Anamnesis (from the Attic Greek word ἀνάμνησις, lit. 'reminiscence' or 'memorial sacrifice') is a liturgical statement in Christianity in which the Church refers to the memorial character of the Eucharist or to the Passion, Resurrection and Ascension of Jesus. It has its origin in Jesus' words at the Last Supper, "Do this in memory of me" ("τοῦτο ποιεῖτε εἰς τὴν ἐμὴν ἀνάμνησιν"), (Luke 22:19, 1 Corinthians 11:24-25).

Anamnesis is also a key concept in the liturgical theology: in worship, Christians recall God's saving deeds. This memorial aspect is not simply a passive process but one by which the Christian can actually enter into the Paschal mystery.

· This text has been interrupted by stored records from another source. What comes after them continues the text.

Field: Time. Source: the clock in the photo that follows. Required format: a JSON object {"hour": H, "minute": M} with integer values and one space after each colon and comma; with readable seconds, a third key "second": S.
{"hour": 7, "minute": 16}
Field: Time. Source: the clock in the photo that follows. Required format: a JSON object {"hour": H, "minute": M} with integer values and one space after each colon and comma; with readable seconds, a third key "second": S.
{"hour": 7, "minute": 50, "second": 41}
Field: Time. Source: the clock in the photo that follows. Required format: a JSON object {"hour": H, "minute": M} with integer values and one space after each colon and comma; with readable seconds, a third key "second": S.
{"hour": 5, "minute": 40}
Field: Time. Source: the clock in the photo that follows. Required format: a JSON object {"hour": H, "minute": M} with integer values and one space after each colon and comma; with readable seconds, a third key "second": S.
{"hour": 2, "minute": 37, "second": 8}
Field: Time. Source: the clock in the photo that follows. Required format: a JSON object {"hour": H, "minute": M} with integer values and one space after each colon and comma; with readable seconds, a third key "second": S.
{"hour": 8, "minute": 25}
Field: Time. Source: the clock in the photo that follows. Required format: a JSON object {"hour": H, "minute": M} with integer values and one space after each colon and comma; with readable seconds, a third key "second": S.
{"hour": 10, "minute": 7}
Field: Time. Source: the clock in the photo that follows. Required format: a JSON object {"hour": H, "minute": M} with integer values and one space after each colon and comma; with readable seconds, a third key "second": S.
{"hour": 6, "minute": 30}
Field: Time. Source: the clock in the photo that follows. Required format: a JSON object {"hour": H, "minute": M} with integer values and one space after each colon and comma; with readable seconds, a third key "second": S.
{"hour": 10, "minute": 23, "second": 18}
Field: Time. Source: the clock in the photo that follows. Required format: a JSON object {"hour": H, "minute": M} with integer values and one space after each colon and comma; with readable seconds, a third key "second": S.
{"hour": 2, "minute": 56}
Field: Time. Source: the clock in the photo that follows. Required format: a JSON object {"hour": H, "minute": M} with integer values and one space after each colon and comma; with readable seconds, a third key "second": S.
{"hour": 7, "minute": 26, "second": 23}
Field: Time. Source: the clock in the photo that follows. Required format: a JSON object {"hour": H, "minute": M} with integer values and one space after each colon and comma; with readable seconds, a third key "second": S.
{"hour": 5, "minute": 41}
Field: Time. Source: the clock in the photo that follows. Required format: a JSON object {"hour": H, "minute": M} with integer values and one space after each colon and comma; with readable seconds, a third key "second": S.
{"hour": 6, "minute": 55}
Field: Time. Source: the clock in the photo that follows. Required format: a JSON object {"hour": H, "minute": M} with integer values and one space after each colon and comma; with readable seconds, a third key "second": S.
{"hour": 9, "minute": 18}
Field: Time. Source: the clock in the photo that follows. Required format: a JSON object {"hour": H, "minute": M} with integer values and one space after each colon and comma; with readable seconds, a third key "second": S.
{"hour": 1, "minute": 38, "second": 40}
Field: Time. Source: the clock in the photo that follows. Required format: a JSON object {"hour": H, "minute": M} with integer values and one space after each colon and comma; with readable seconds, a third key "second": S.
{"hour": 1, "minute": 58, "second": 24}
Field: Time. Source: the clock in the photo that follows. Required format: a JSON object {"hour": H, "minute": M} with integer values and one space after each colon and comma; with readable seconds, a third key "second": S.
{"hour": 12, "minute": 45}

==In Eucharistic prayers==
Almost all Eucharistic prayers (or anaphoras) contain an anamnesis. This part of the anaphora is usually placed after the consecration, i.e. after the account of the Last Supper in which are pronounced the Words of Institution spoken by Jesus. The Words of Institution are usually ended by the sentence "Do this in memory of me", which meaning is thus prepared and immediately taken up by the following anamnesis.

For example, in the Divine Liturgy of Saint John Chrysostom, the anamnesis is:

Μεμνημένοι τοίνυν τῆς σωτηρίου ταύτης ἐντολῆς καὶ πάντων τῶν ὑπὲρ ἡμῶν γεγενημένων, τοῦ Σταυροῦ, τοῦ τάφου, τῆς τριημέρου ἀναστάσεως, τῆς εἰς οὐρανοὺς ἀναβάσεως, τῆς ἐκ δεξιῶν καθέδρας, τῆς δευτέρας καὶ ἐνδόξου πάλιν παρουσίας, Τὰ σὰ ἐκ τῶν σῶν σοὶ προσφέρομεν κατὰ πάντα καὶ διὰ πάντα.

Remembering, therefore, this command of the Saviour and all that came to pass for our sake, the cross, the tomb, the resurrection on the third day, the ascension into heaven, the enthronement at the right hand of the Father and the second, glorious coming, Thine own of Thine own we offer unto Thee, on behalf of all and for all.

In the Western Roman Canon, the wording of the anamnesis is:

Unde et memores, Domine, nos servi tui, sed et plebs tua sancta, eiusdem Christi Filii tui Domini nostri tam beatae passionis, necnon et ab inferis resurrectionis, sed et in coelos gloriosae ascensionis: offerimus praeclarae maiestati tuae de tuis donis, ac datis hostiam puram, hostiam sanctam, hostiam immaculatam, Panem sanctum vitae aeternae, et Calicem salutis perpetuae.

Wherefore, O Lord, we Thy servants, as also Thy holy people, calling to mind the blessed Passion of the same Christ, Thy Son, our Lord, and also His Resurrection from the dead and His glorious Ascension into heaven: do offer unto Thy most excellent Majesty of Thine own gifts, bestowed upon us, a pure Host, a holy Host, an unspotted Host, the holy Bread of eternal life, and the Chalice of everlasting salvation.

In the Byzantine Rite, other services besides the Divine Liturgy will have an anamnesis, such as the Great Sanctification of Waters at Theophany. An Episcopal Dictionary of the Church says of the anamnesis: "This memorial prayer of remembrance recalls for the worshiping community past events in their tradition of faith that are formative for their identity and self-understanding" and makes particular mention of its place in "the various eucharistic prayers".